The timing of a $5,000 grant from the National Association of REALTORS® couldn’t have been any better for the city of Riverton.
The year was 2008. Local REALTOR® Steven Beazley recalls that the city was considering some zoning changes in Riverton, Wyo. The changes had been published and were slated for discussion at City Hall.
Beazley, who was active in the Fremont County Board of REALTORS® at the time, remembers thinking that the proposal, although voluminous, was lacking. “I remember thinking that it hadn’t had much forethought or insight,” he said.
With the city council poised to consider the proposed changes, the Fremont County Board of REALTORS® made a presentation on smart growth to city officials and local planners that included an irresistible offer: The Fremont REALTORS® put up a $5,000 Smart Growth Action Grant it had received from the National Association of REALTORS® to help fund a forum for discussion. The goal was for the city to get input from the people who lived there and, ultimately, to develop a growth management plan.
The forum, called a charrette, is used by the architectural community to bring together design experts, planning professionals and the community at large to design projects.
The city of Riverton lies in Fremont County, east of the Wind River Mountains and Jackson Hole. There are 22,500 acres in the county, but the city is just 6,250 acres. The current county population is roughly 36,000. It is expected to grow by 2,200 in five years.
Bill Urbigkit, director of public services for the city of Riverton, knows that the master plan that was ultimately unanimously adopted in 2009 wouldn’t have had as much community input or support had the Fremont County Board of REALTORS® not sponsored the charrette.
While zoning and planning discussions in Riverton, as in other areas, do draw somewhat of a crowd, he said, those who attend the meetings usually are reacting to an issue or lodging a complaint. The charrette, by contrast, draws a larger crowd of people — and not just the usual suspects — who are being proactive.
“What it did for us is that it brought in a real wide variety of people who are not the type to normally show up to a city council or planning meeting,” Urbigkit said. “It gave us real good representation from senior citizens, retired lawyers and dentists, and people who have contributed a lot to the community over the years who were able to give us feedback. It’s very rewarding from that standpoint.”
The money was used to help sponsor the two-day event as well as to feed the citizens who showed up. There was a dynamic flow of people in and out of City Hall throughout the event. According to Urbigkit, “We discovered that if you want people to show up, it really helps if you feed them.”
After discussing the growth management plan for 10 months, the city unanimously approved the plan in 2009. Beazley, who now serves as president of the Wyoming Association of REALTORS®, points out that the plan that was ultimately adopted by the city is a more coordinated approach than the proposed changes to the codes that were in the first proposal unveiled by the city. The reason? Beazley credits the charrette with bringing people with fresh ideas to the table.

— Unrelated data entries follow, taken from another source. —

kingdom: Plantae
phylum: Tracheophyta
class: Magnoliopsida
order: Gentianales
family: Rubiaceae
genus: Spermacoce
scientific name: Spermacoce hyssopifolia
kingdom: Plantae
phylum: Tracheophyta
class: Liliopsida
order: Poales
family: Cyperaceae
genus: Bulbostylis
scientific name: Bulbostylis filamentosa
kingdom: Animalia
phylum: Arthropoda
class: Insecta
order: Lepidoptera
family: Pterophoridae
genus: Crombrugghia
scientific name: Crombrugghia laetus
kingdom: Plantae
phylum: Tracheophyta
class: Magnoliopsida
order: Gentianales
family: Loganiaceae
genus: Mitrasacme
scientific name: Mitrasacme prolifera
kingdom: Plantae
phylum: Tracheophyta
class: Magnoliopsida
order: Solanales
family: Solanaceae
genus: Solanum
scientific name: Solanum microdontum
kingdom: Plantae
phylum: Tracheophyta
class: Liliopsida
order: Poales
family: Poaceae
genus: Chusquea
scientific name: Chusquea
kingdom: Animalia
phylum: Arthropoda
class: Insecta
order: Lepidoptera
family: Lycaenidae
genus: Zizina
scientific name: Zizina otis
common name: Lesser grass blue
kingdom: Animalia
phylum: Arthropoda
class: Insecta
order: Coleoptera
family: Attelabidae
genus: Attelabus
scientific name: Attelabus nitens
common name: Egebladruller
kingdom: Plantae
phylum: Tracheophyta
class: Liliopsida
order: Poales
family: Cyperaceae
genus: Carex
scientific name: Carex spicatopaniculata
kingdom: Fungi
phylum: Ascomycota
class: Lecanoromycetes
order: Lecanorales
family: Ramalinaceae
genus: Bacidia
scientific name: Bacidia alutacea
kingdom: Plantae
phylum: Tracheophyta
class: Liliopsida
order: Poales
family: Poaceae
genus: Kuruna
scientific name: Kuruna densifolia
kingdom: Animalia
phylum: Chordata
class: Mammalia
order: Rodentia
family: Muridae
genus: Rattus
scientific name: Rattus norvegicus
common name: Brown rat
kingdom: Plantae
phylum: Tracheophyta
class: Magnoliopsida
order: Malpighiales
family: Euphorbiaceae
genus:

Urbigkit said a mixed use development, the Wicklow Senior Citizens Apartments, wouldn’t have been possible had the city not adopted the growth management plan. The development will have 48 apartments tailor-made for senior citizens and next to the development are two lots where professional office buildings will be erected, most likely for doctors’ offices. The development is near a high school and the Riverton Hospital. Without the growth management plan, Urbigkit said, the senior apartments wouldn’t have been authorized and the land would have been zoned commercial only.
“That exercise gave the planning commission and the city council and everyone else a vision,” he said. “It gave them a target to direct their attention.”
Beazley said the Wyoming Association of REALTORS® plans on applying to the National Association of REALTORS® for funds that will enable it to sponsor charrettes in other Wyoming cities, such as Evanston.